> [Work task A]:
Answer these questions from the court opinion below:
(i) What offense is Patterson serving a sentence for at Baraga?
(ii) On what date did Patterson file his complaint?
(iii) Which amendments did he claim the guards and administrators violated?
> [Work task B]: Reproduce the court opinion below word for word, from "Wayman PATTERSON, Plaintiff-Appellant, v." to "Appeals, Sixth Circuit.".

> [Excerpted text]:
━━━

Case ID: f-appx_370/html/0608-01.html
Source: Caselaw Access Project
Author: {"author": "ALICE M. BATCHELDER, Chief Judge.", "license": "Public Domain", "url": "https://static.case.law/"}
Date Created: 2024-08-24T03:29:51.129683

Wayman PATTERSON, Plaintiff-Appellant, v. Paul GODWARD, Correctional Officer-being sued in his individual capacity; Stan Fredrickson, Residential Unit Officer-being sued in his individual capacity; Robert Majurin, Sr.; James R. Loveless, Residential Unit Officer-being sued in his individual capacity; Linda Tribley, Deputy Warden-being sued in her individual capacity; Greg McQuiggin, Warden-being sued in his individual capacity, Defendants-Appellees.
    No. 08-1951.
    United States Court of Appeals, Sixth Circuit.
    March 19, 2010.
    BEFORE: BATCHELDER, Chief Judge; SILER and GILMAN, Circuit Judges.
   ALICE M. BATCHELDER, Chief Judge.

Plaintiff-Appellant Wayman Patterson challenges the district court’s dismissal of his civil rights action against prison guards and administrators at Baraga [Michigan] Correctional Facility (“Bara-ga”), where he is serving a sentence for involuntary manslaughter (having already completed sentences for two counts of assault with a dangerous weapon, see People v. Patterson, 2003 WL 22160441 (Mich.Ct.App.2003)). Patterson claims that, while at Baraga, he has been the victim of false misconduct reports, and retaliation for complaining about these reports, by prison officials. These led, he says, to the imposition of various restrictions and other adverse actions against him, e.g., being placed in segregation and on foodloaf restriction. In bringing claims against Baraga’s administrators, Tribley and McQuiggin, he alleges that their actions rise beyond mere ratification of their subordinates’ conduct.

Patterson filed a complaint under 42 U.S.C. § 1983 (2002) on March 28, 2008, claiming that guards and administrators at Baraga violated his First, Eighth, and Fourteenth Amendment rights. He requested (1) nominal, punitive, and compensatory damages (for time missed from work while in segregation); (2) a declaration that the defendants’ actions violated his constitutional rights; and (3) an injunction prohibiting further false misconduct reports and mandating his release from segregation.

━━━

> [Data for review]:
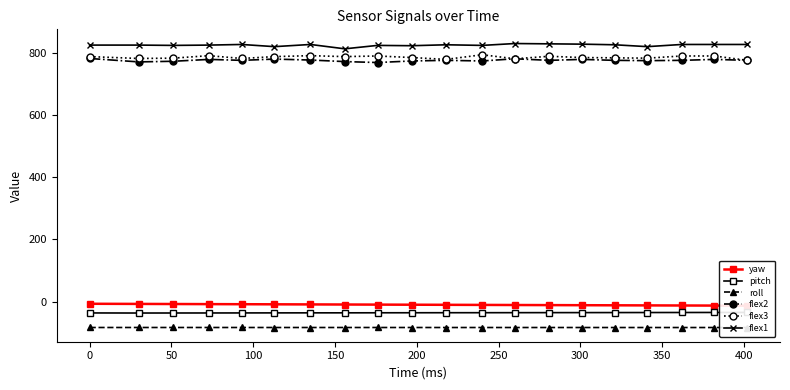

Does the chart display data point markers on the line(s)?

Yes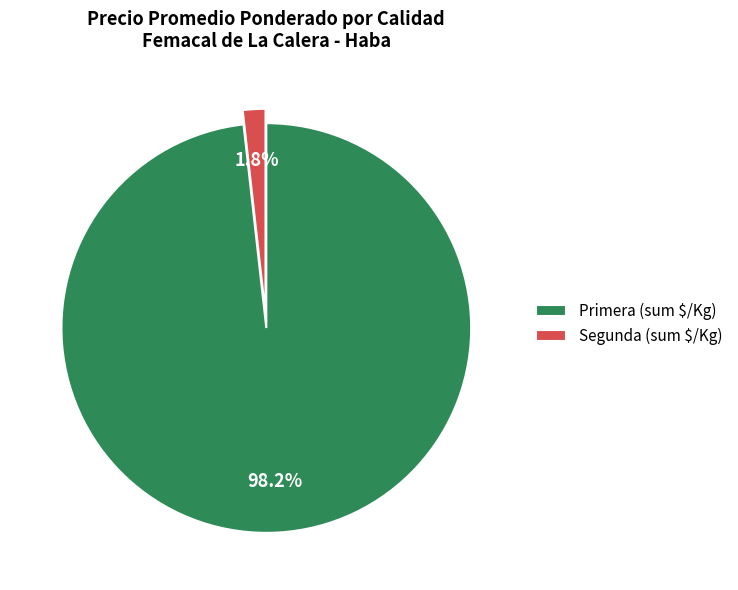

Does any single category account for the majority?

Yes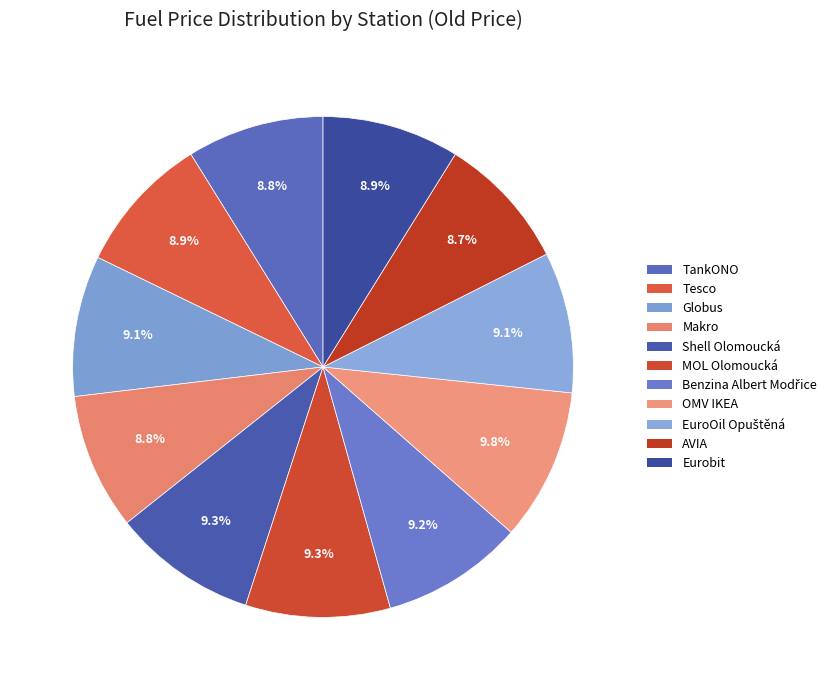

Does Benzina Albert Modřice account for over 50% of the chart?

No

━━━

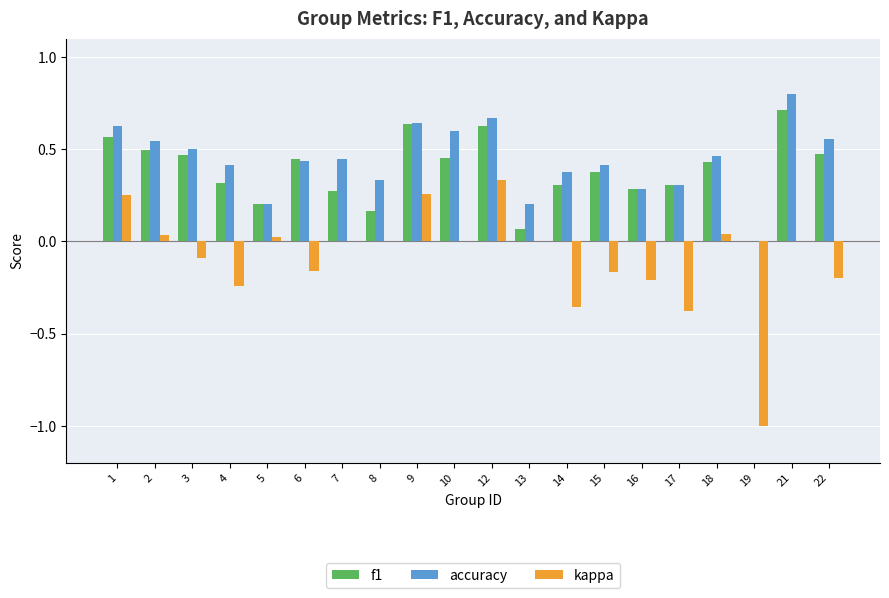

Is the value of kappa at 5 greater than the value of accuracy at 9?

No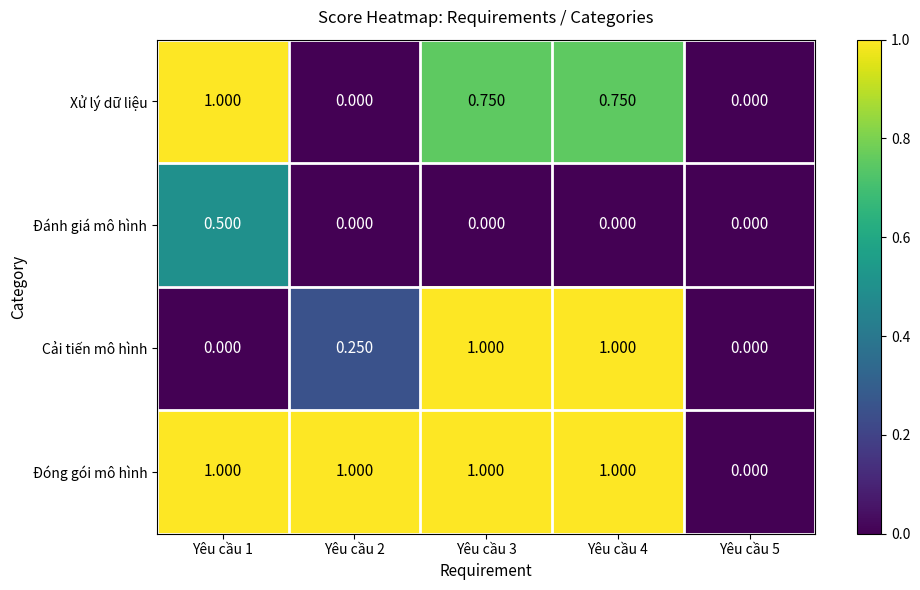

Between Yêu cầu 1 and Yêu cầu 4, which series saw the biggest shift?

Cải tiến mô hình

━━━

> [Written solution A]:
(i) Involuntary manslaughter.
(ii) March 28, 2008.
(iii) The First, Eighth, and Fourteenth Amendments.

> [Written solution B]:
Wayman PATTERSON, Plaintiff-Appellant, v. Paul GODWARD, Correctional Officer-being sued in his individual capacity; Stan Fredrickson, Residential Unit Officer-being sued in his individual capacity; Robert Majurin, Sr.; James R. Loveless, Residential Unit Officer-being sued in his individual capacity; Linda Tribley, Deputy Warden-being sued in her individual capacity; Greg McQuiggin, Warden-being sued in his individual capacity, Defendants-Appellees.
    No. 08-1951.
    United States Court of Appeals, Sixth Circuit.